CONTRACTS are due to be awarded shortly for the construction of a light rail line in Tunis, linking the central station with the southwestern suburb of El Mourouj.

Expected to be completed next year, the line is the first of two 7 km extensions to the city's five-line light rail network opened in 1985-95. Société du Métro Léger de Tunis decided in mid-April to order 30 low-floor LRVs to boost the capacity of its present 134-car fleet, and shortlisted Alstom, Siemens and AnsaldoBreda for the final round of tenders.

According to SMLT Planning Director Salah Belaid, the existing network has reached its capacity limits, following an increase in annual ridership from 19 million in 1986 to 115 million in 2002. Daily traffic now stands at 440000 passengers/day, requiring 2 min headways and crush-loading conditions of 6 passengers/m2 on the busiest sections. Although much of the light rail network runs on segregated tracks, growing road congestion is causing increasing problems at junctions and on the street-running sections in the city centre.
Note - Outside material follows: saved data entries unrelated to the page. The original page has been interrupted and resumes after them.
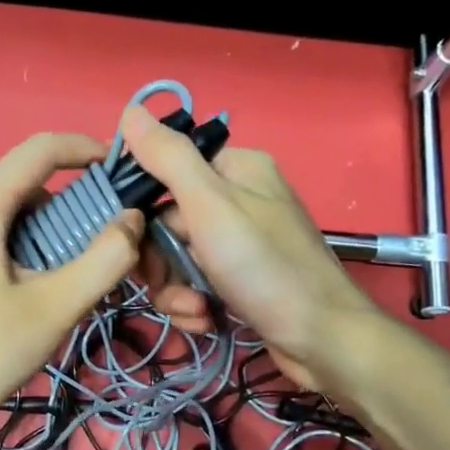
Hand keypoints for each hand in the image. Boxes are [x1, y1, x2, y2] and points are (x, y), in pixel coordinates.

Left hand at [0, 133, 142, 448]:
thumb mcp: (53, 309)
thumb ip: (103, 260)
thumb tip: (132, 220)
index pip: (42, 149)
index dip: (88, 150)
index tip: (122, 173)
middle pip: (24, 185)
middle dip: (71, 209)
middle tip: (103, 251)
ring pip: (5, 215)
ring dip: (46, 234)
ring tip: (70, 281)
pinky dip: (18, 249)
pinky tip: (30, 293)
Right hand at [120, 104, 377, 389]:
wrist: (321, 339)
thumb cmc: (266, 267)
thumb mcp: (211, 206)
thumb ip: (169, 159)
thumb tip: (130, 111)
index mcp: (235, 170)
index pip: (165, 173)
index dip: (141, 209)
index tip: (128, 239)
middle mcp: (238, 201)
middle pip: (166, 223)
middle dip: (160, 261)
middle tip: (165, 283)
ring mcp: (239, 244)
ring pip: (177, 260)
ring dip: (175, 290)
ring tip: (194, 309)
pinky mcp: (239, 281)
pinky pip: (196, 284)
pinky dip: (194, 304)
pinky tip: (206, 319)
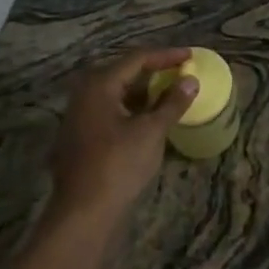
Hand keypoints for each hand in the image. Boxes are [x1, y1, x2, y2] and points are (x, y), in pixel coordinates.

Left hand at [49, 49, 197, 224]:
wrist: (82, 212)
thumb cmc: (118, 165)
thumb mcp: (151, 131)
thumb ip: (172, 103)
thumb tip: (190, 81)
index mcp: (100, 85)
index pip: (137, 58)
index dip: (166, 56)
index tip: (190, 56)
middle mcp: (84, 93)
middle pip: (123, 72)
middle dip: (153, 71)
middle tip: (179, 72)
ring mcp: (78, 115)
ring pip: (116, 92)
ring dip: (143, 91)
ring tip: (169, 94)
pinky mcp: (79, 136)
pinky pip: (109, 110)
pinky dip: (131, 108)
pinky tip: (148, 118)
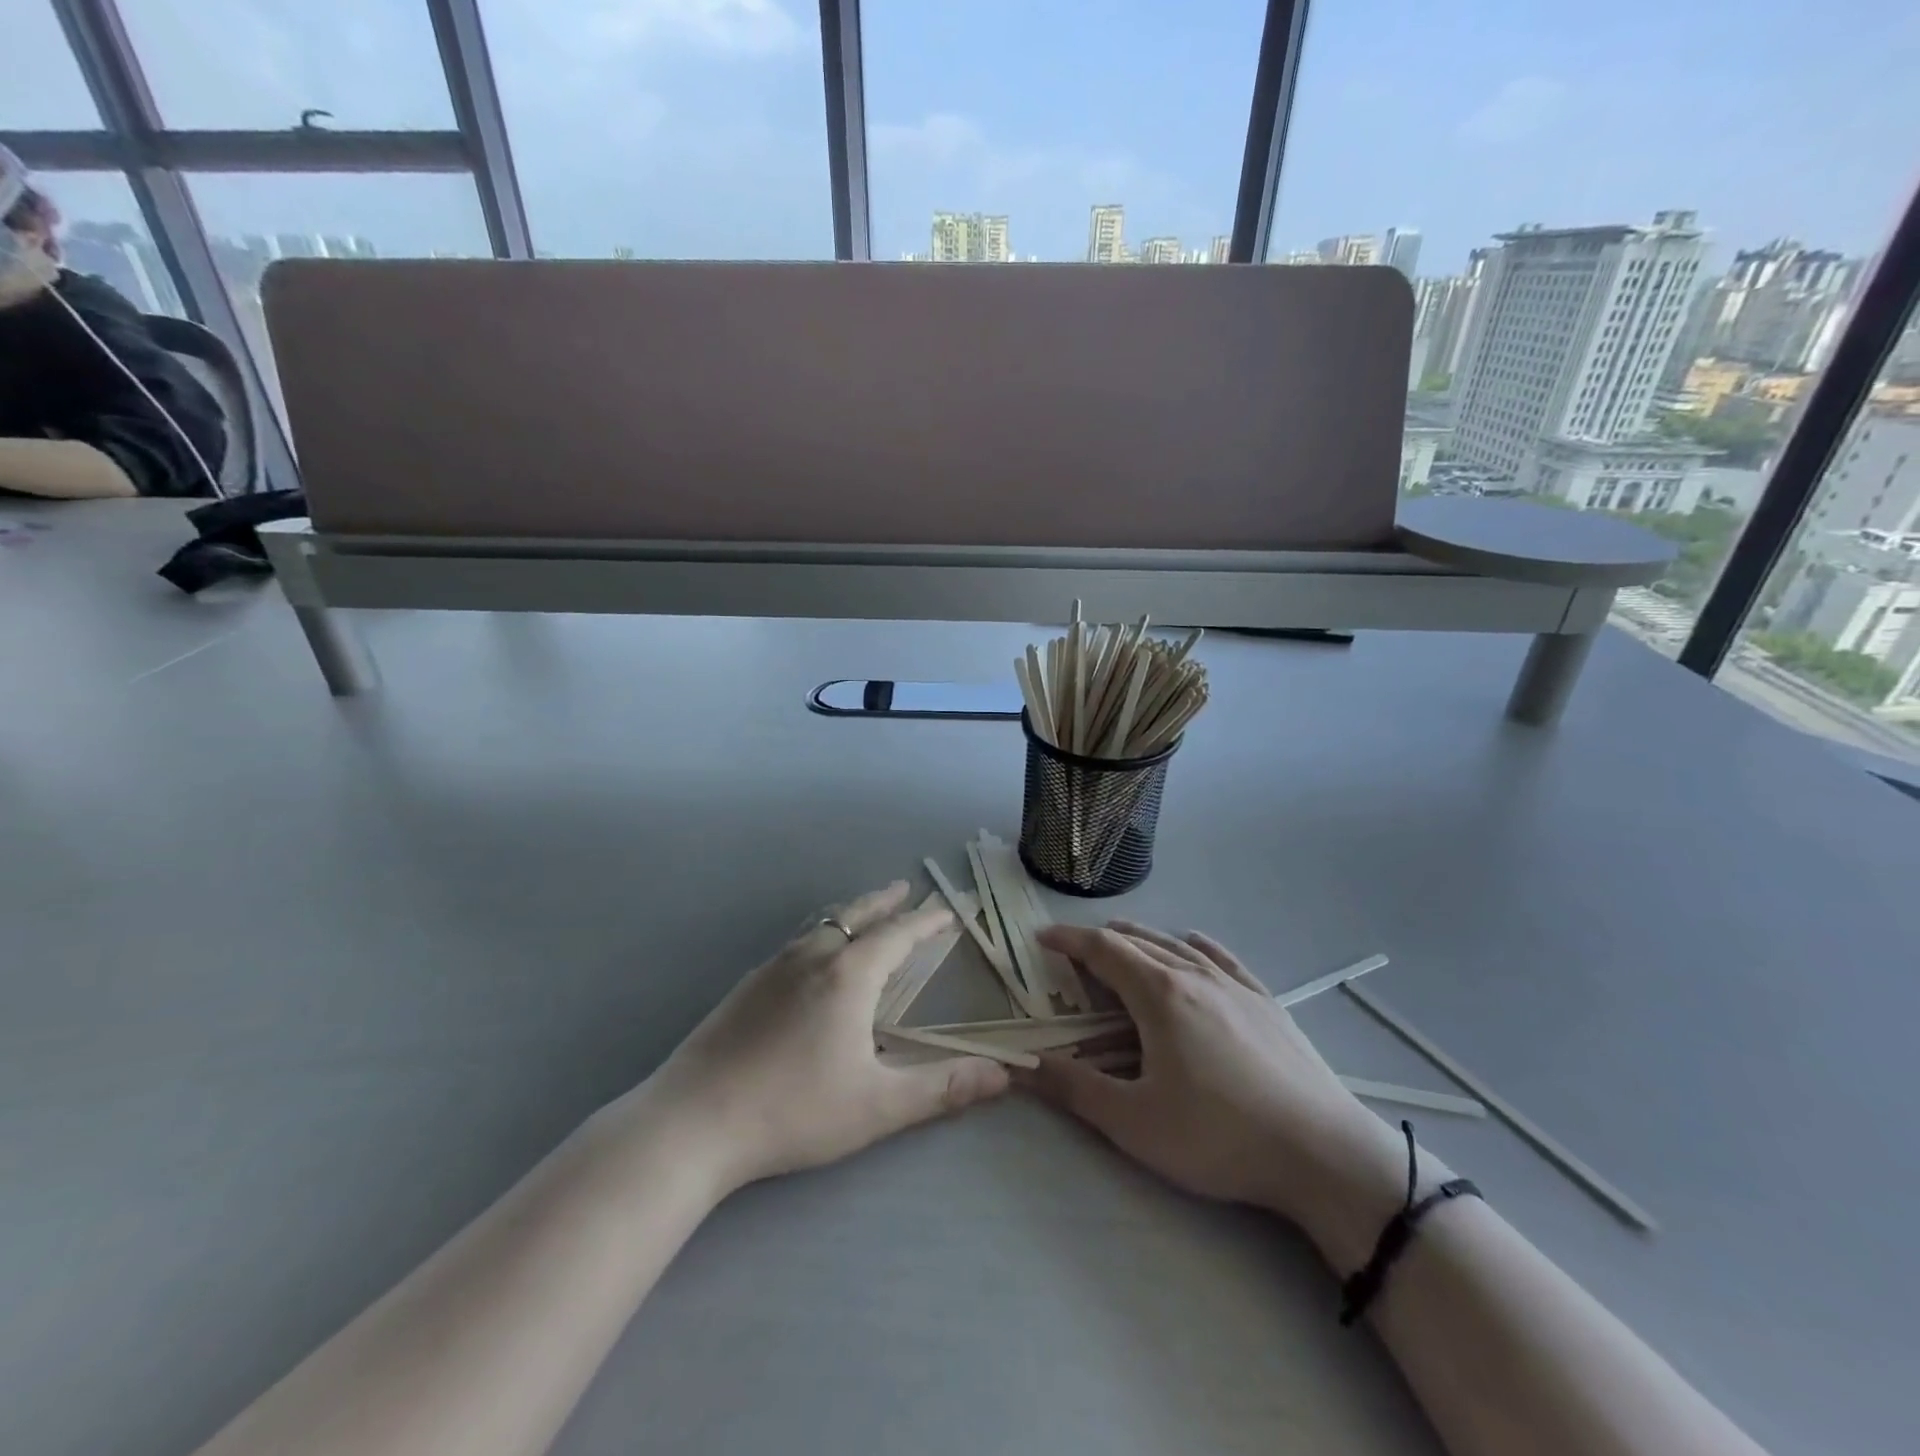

Belaid revealed last month that the city had started to draw up a master plan for transport development in 2006-16. This envisages the construction of a 70 km four-line metro to relieve the busiest sections of the light rail network, which would gain a second cross-city trunk and further suburban lines adding a total of 35 km to the present 32 km. He says SMLT is also looking at the use of tram-train technology for the metro, allowing future integration with the present light rail routes, the TGM suburban line and SNTF heavy rail alignments.